Three trade groups, including European Aluminium, Eurometaux, and industriAll, warn shipments from China are dwindling quick due to power cuts to energy-intensive magnesium smelters. They said if reserves of the industrial metal aren’t increased in the near term, it may result in trade production shortages, factory closures, and job losses.

“Supply of magnesium originating from China has either been halted or reduced drastically since September 2021, resulting in an international supply crisis of unprecedented magnitude,” the trade groups said.

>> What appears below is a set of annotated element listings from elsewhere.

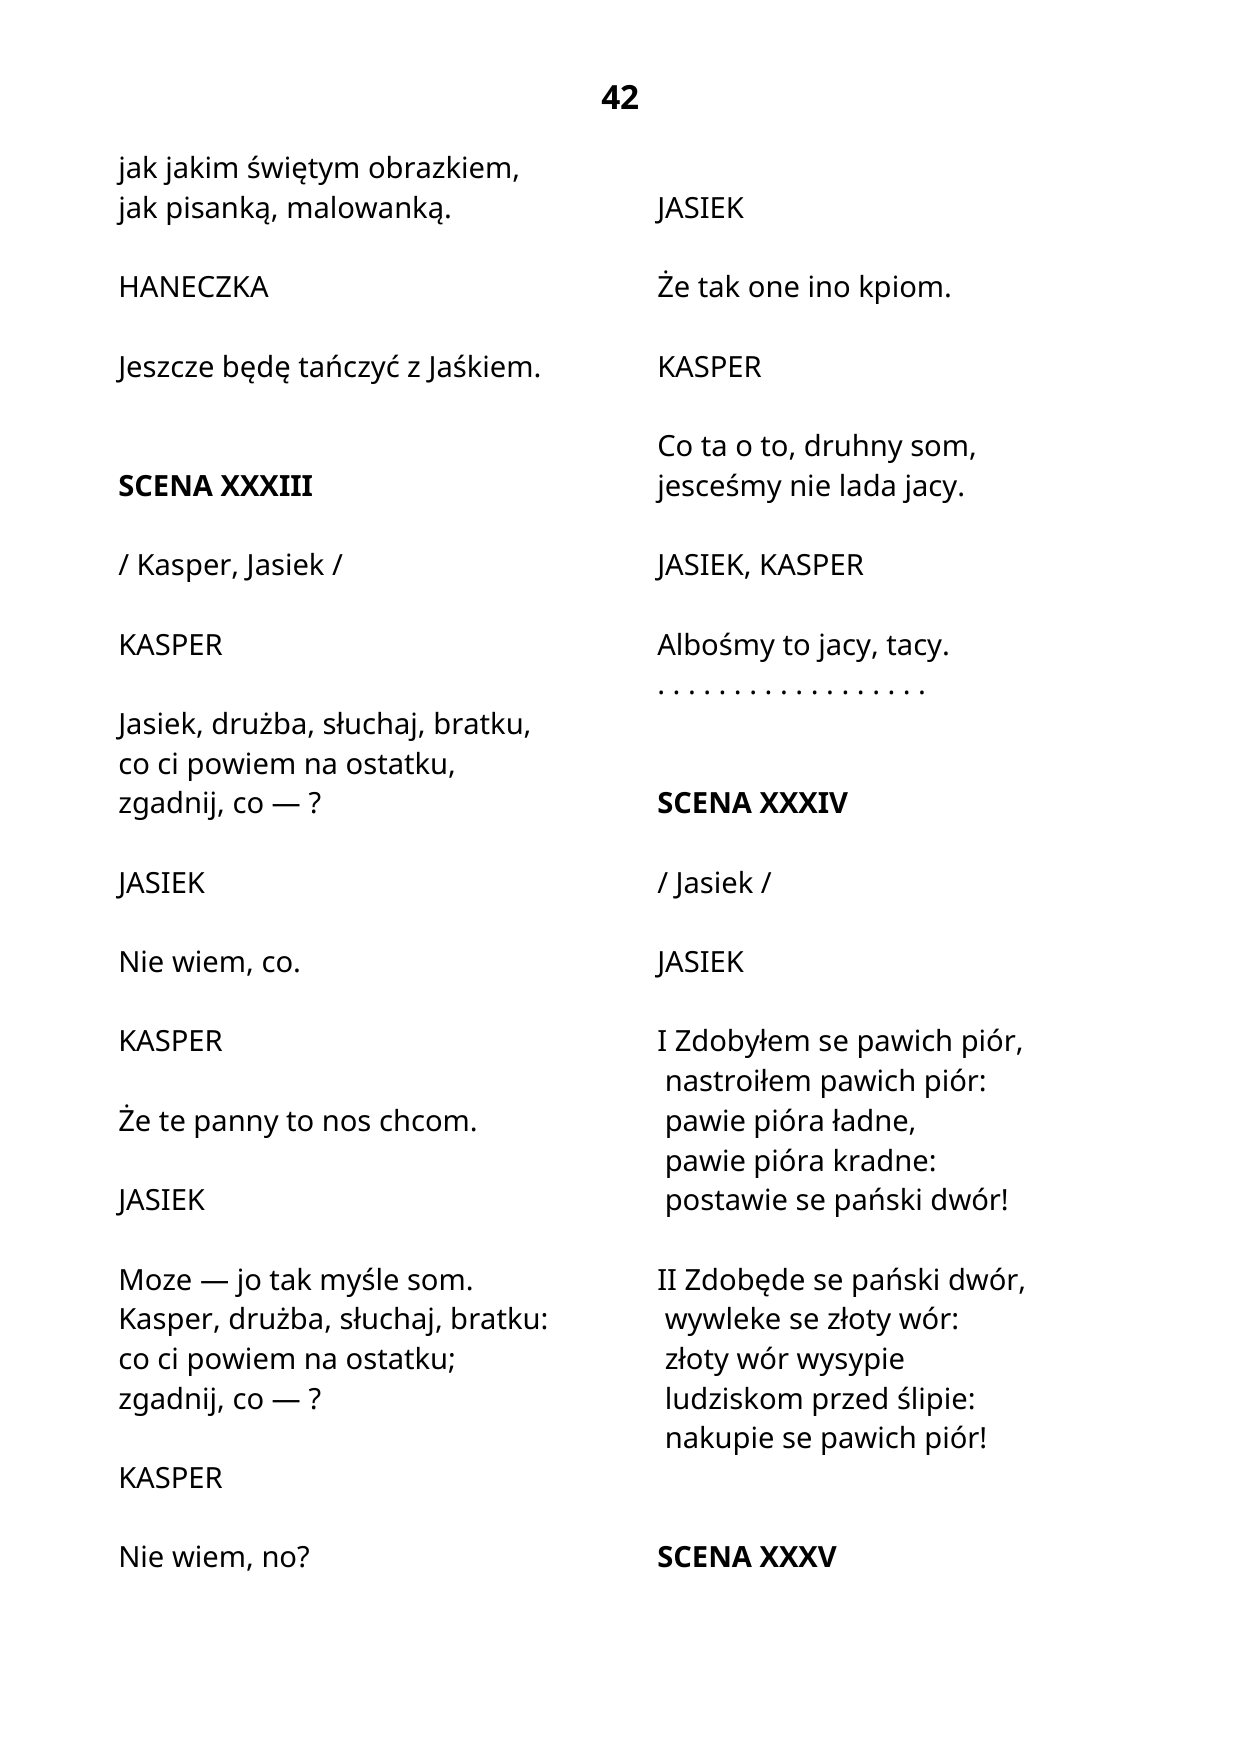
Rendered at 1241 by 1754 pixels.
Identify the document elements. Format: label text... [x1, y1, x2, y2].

text JASIEK, KASPER [657, 544, 1122, 584]
text co ci powiem na ostatku; [118, 1338, 583, 1378]
text Kasper, drużba, słuchaj, bratku: [118, 1298, 583, 1338]
text KASPER [657, 346, 1122, 386]
text pawie pióra kradne: [657, 1140, 1122, 1179]
text jak jakim świętym obrazkiem, [118, 148, 583, 187]
text / Jasiek / [657, 862, 1122, 902]
text HANECZKA [118, 267, 583, 306]
text KASPER [118, 1021, 583, 1060]
text JASIEK [118, 862, 583, 902]
text Jeszcze będę tańczyć z Jaśkiem. [118, 346, 583, 386]
text pawie pióra ładne, [657, 1100, 1122, 1140]
text JASIEK [118, 1179, 583, 1219]
text / Kasper, Jasiek / [118, 544, 583, 584]
text SCENA XXXV [657, 1537, 1122, 1576]
text Albośmy to jacy, tacy. [657, 624, 1122, 663]
text Moze — jo tak myśle som. [118, 1259, 583, 1298]
text złoty wór wysypie [657, 1338, 1122, 1378]
text . . . . . . . . . . . . . . . . . . [657, 663, 1122, 703]
text wywleke se złoty wór: [657, 1298, 1122, 1338]
text KASPER [118, 1457, 583, 1497]
text postawie se pański dwór! [657, 1179, 1122, 1219]
text JASIEK [657, 187, 1122, 227]
text nastroiłem pawich piór: [657, 1060, 1122, 1100]
text SCENA XXXIII [118, 465, 583, 505]
text nakupie se pawich piór! [657, 1418, 1122, 1457]
text Co ta o to, druhny som, [657, 425, 1122, 465]
text Nie wiem, no? [118, 1537, 583, 1576]
text JASIEK [657, 941, 1122, 981]
text Nie wiem, co. [118, 941, 583, 981]
text jak pisanką, malowanką. [118, 187, 583, 227]
text zgadnij, co — ? [118, 783, 583, 822]
text jesceśmy nie lada jacy. [657, 465, 1122, 505]
text Jasiek, drużba, słuchaj, bratku, [118, 703, 583, 743]
text co ci powiem na ostatku, [118, 743, 583, 783]
text SCENA XXXIV [657, 783, 1122, 822]
text Że tak one ino kpiom. [657, 267, 1122, 306]
text Że te panny to nos chcom. [118, 1100, 583, 1140]
text KASPER [118, 624, 583, 663]
text zgadnij, co — ? [118, 1378, 583, 1418]
text ludziskom przed ślipie: [657, 1378, 1122, 1418]
text I Zdobyłem se pawich piór, [657, 1021, 1122, 1060]
text II Zdobęde se pański dwór, [657, 1259, 1122, 1298]
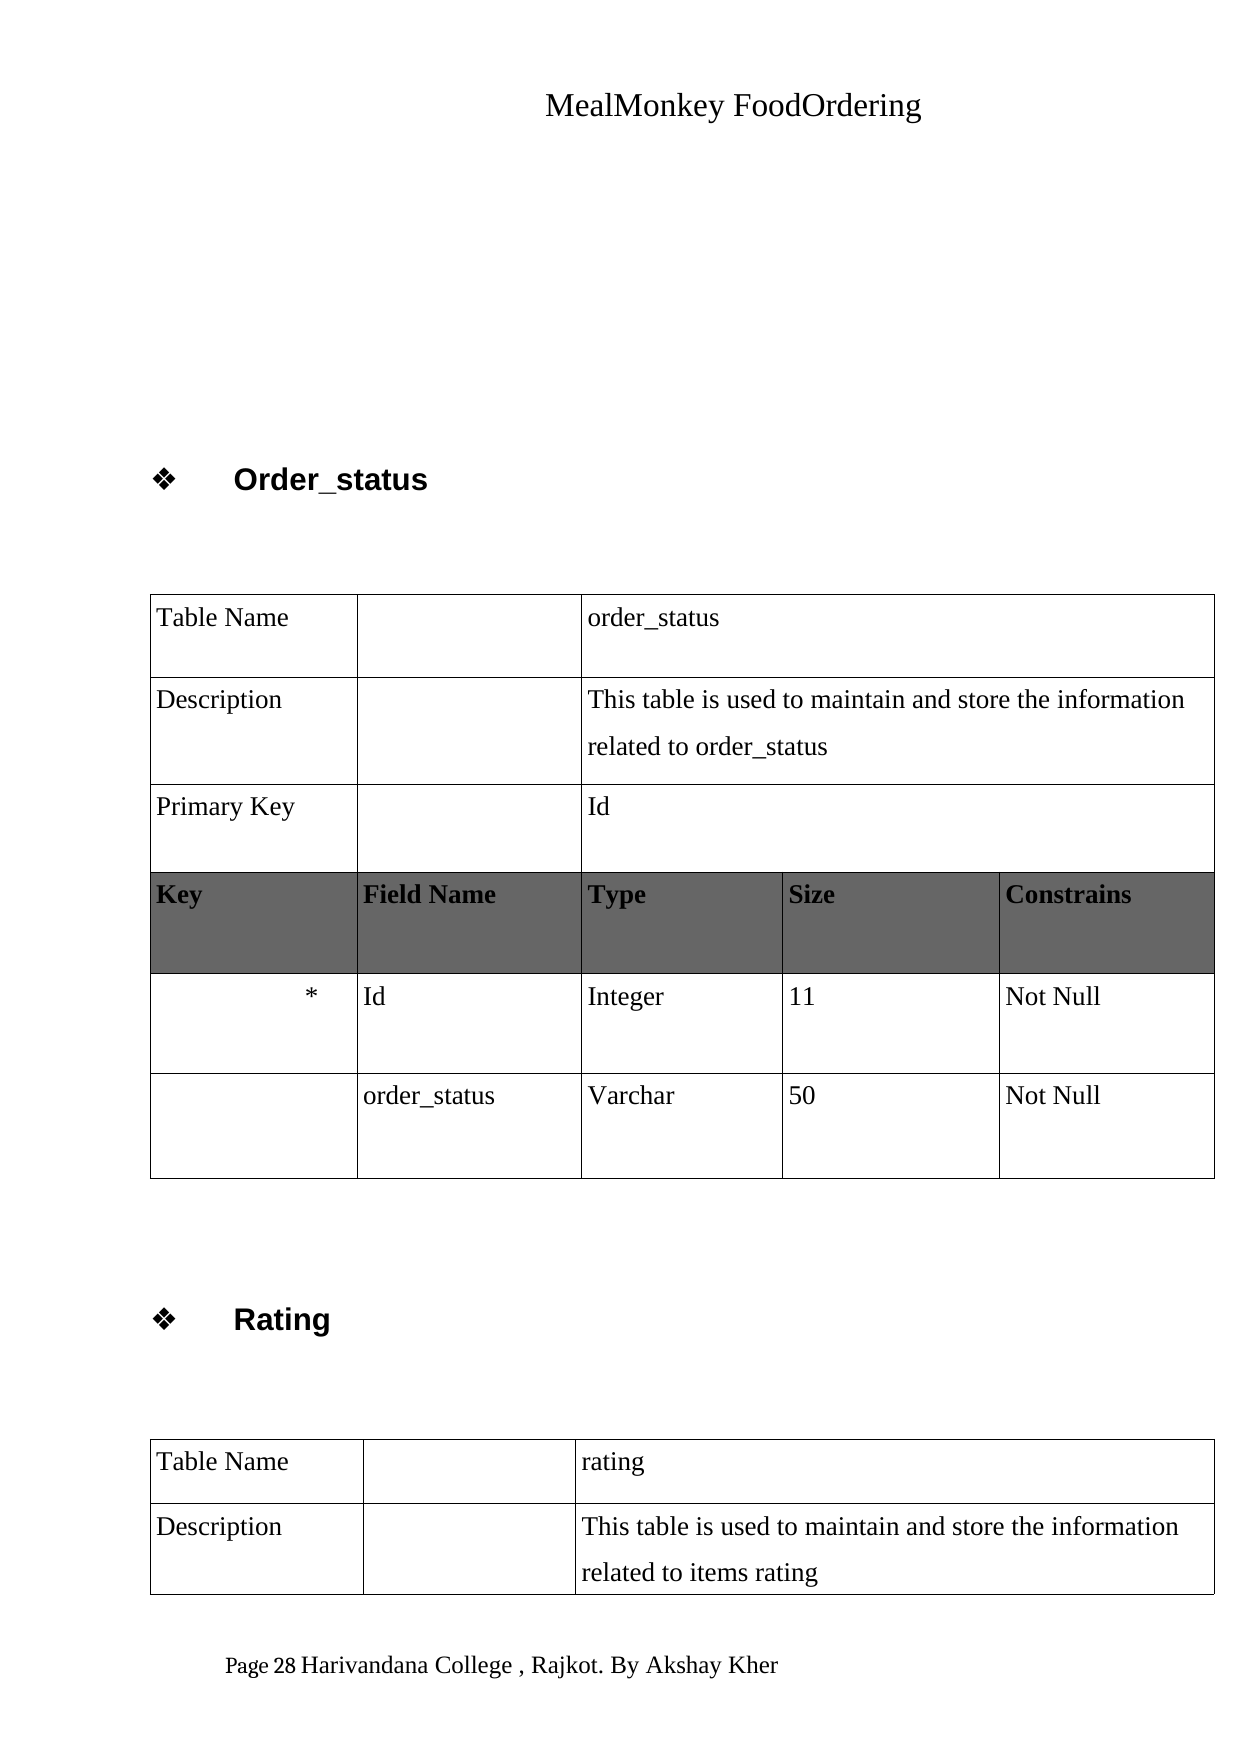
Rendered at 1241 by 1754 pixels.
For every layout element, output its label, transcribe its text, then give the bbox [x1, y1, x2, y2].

table_cell Constrains [1000, 873, 1214, 973]
table_header Table Name [151, 1440, 363, 1503]
table_cell Description [151, 678, 357, 784]
table_cell Varchar [582, 1074, 782, 1178]
table_cell [358, 785, 581, 872]
text ❖ Order_status [150, 457, 1214, 500]
table_cell * [151, 974, 357, 1073]
table_cell Size [783, 873, 999, 973]
table_cell Integer [582, 974, 782, 1073]
table_cell [151, 1074, 357, 1178]
text ❖ Rating [150, 1297, 1214, 1339]
table_cell Not Null [1000, 974, 1214, 1073]
table_cell Id [582, 785, 1214, 872]
table_header rating [576, 1440, 1214, 1503]
table_cell Key [151, 873, 357, 973]
table_cell 11 [783, 974, 999, 1073]
table_cell Description [151, 1504, 363, 1594]
table_cell [358, 678, 581, 784]
table_header [364, 1440, 575, 1503]
table_cell [364, 1504, 575, 1594]
table_cell Id [358, 974, 581, 1073]
table_cell order_status [358, 1074, 581, 1178]
table_cell Primary Key [151, 785, 357, 872]
table_cell Not Null [1000, 1074, 1214, 1178]
table_cell Field Name [358, 873, 581, 973]
table_cell This table is used to maintain and store the information related to order_status [582, 678, 1214, 784]
table_header order_status [582, 595, 1214, 676]
table_cell This table is used to maintain and store the information related to items rating [576, 1504, 1214, 1594]
table_cell 50 [783, 1074, 999, 1178]
table_header Table Name [151, 595, 357, 676]
table_header [358, 595, 581, 676]
table_cell Type [582, 873, 782, 973]
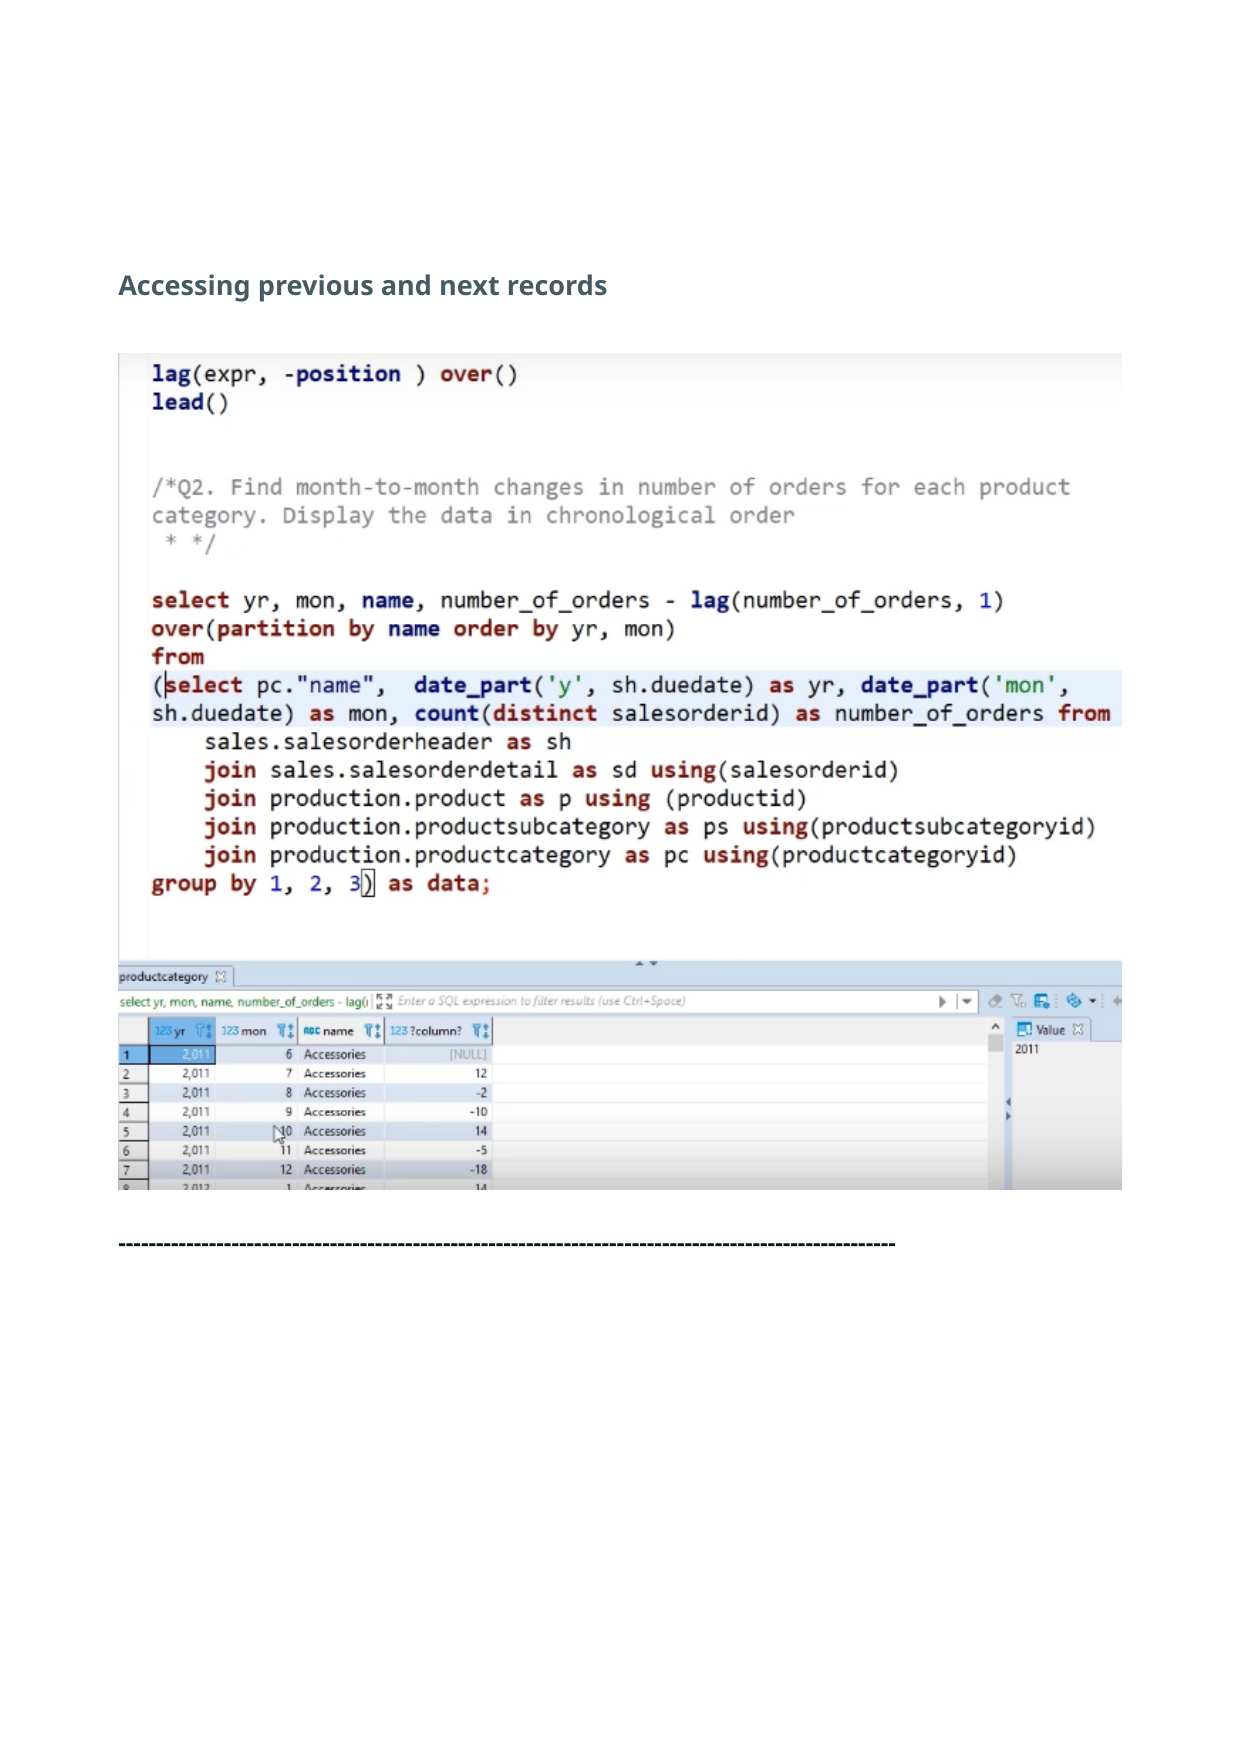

They urged Brussels “to urgently work toward immediate actions with their Chinese counterparties to mitigate the short-term, critical shortage issue, as well as the longer-term supply effects on European industries.”

Magnesium, which is used extensively in the aerospace industry, is a metal for producing aluminum alloys in the automotive industry and could compound issues for European carmakers already dealing with crippling chip shortages.

Morgan Stanley’s Amy Sergeant and Ioannis Masvoulas told clients last week that Europe stands out as the most exposed region to magnesium shortfalls from China. They said Europe shuttered its last magnesium smelter in 2001. This means that there’s no way for Europe to domestically increase magnesium supplies and hinges all on China’s output.

Days ago, Barclays analyst Amos Fletcher warned clients, “there are no substitutes for magnesium in aluminum sheet and billet production.” He said if “magnesium supply stops,” the entire auto industry will grind to a halt.

European Aluminium, whose members include Norsk Hydro, Rio Tinto, and Alcoa, said, “the current magnesium supply shortage is a clear example of the risk the EU is taking by making its domestic economy dependent on Chinese imports. The EU’s industrial metals strategy must be strengthened.”

Morgan Stanley warns: “Should magnesium shortages persist through to 2022, there is a growing risk of downstream demand destruction as smelters may be unable to produce specific aluminum alloys for the automotive, building, and packaging sectors. In that scenario, we could see a shift towards commodity-grade standard ingot.”

The unintended consequences of European officials deciding decades ago to rely entirely on China for magnesium could spell disaster for millions of jobs if reserves aren’t replenished soon.

ER: Was this the entire point all along?